Olhei o Zé meio de esguelha! É, ele tinha esses desvãos em suas protagonizadas ações de nobre cavalheiro para vir com esses desvarios de safadezas de alcova. Se ele prosseguisse com essas falas, teria de alertá-lo que estávamos em local público, cercado de gente, de senhoras, damas e moçoilas do mais fino trato, cujos ouvidos não deveriam ser maculados com essas libertinagens, mesmo de um Príncipe Herdeiro... E, além de tudo, não sei porque coincidências deste mundo, seu cavalo também se chamava Murzelo Alazão... ao que eu saiba, Murzelo Alazão é o MEU cavalo. Entretanto, deixei a história pra, pois, também, não descarto a idéia de o Murzelo possuir um duplo... Bem, o Zé, felizmente, retomou o condão descritivo e heróico de sua narrativa, sem as temidas menções passíveis de censura pelos Vigilantes da Moral Vigente:

“Mas isso era enganoso. – prosseguiu ele - Logo tudo desembestou, numa sucessão de cortar o fôlego! Puxa! Eu estava meio enferrujado, pois durante dois meses só havia enfrentado tempestades, raios, trovões, fome e sede, coisas de somenos para um guerreiro e, de repente, sem avisos, eis que me enveredo naquela sucessão insana de ação!

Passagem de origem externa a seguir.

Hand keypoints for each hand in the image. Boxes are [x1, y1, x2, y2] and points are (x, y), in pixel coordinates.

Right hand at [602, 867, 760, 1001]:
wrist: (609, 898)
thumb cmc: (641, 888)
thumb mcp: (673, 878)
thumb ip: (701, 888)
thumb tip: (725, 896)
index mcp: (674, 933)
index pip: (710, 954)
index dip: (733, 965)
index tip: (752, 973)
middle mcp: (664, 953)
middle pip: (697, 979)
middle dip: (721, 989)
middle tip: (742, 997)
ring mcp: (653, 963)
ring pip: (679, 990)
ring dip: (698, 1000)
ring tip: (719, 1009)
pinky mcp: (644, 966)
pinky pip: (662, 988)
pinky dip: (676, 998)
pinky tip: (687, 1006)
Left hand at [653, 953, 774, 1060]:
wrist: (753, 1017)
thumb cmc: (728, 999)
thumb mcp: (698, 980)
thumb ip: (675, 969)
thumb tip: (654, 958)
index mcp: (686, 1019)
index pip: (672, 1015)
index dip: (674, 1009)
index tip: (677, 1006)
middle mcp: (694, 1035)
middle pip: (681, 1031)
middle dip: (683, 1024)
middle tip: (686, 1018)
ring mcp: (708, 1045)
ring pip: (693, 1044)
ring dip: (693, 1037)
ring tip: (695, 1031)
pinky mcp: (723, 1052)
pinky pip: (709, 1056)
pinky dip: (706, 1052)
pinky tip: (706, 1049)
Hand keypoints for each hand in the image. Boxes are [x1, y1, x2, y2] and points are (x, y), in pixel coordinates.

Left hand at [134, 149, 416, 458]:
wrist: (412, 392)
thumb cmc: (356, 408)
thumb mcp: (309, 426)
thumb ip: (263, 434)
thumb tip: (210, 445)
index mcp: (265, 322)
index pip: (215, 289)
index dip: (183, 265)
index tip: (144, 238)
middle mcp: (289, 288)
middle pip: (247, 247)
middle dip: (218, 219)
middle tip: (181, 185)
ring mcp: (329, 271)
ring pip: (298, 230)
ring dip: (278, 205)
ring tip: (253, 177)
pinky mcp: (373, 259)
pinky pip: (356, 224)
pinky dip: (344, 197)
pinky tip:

“Não dá pra contar tudo de uma vez, mas pulei um fosso, atravessei corredeiras, passei por rios infestados de piranhas e jacarés, passei por lagos cheios de crocodilos. Eita que o Murzelo Alazão provou sua raça! Num fim de tarde, ao fazer o Murzelo beber água numa lagoa, surgiu-me à frente um bicho grandão que pelo jeito só podia ser o Monstro do Lago Ness! Eh, que trem feio! Mas tomei a frente do Alazão e, peixeira em punho, fiz o tal mergulhar no lago e ficar por lá mesmo, se não quisesse virar picadinho! Afinal, eu estava numa Missão Sagrada, a serviço da Dama mais formosa que hai nesse mundo, ungido por Anjos, conduzido pela Estrela Guia, não ia ser um roedor mequetrefe daqueles que ia me impedir...

Zé Mangabeira parou na calçada, em frente o Edifício Gazeta, fazendo um senhor de terno e maleta na mão chocar-se contra ele e xingar e se desculpar ao mesmo tempo. O Zé nem ligou, pois estava concentrado em sua narrativa, fazendo grandes gestos, olhos arregalados e brilhantes, prosseguindo sua história depois de breve pausa, quando pareceu reordenar as idéias.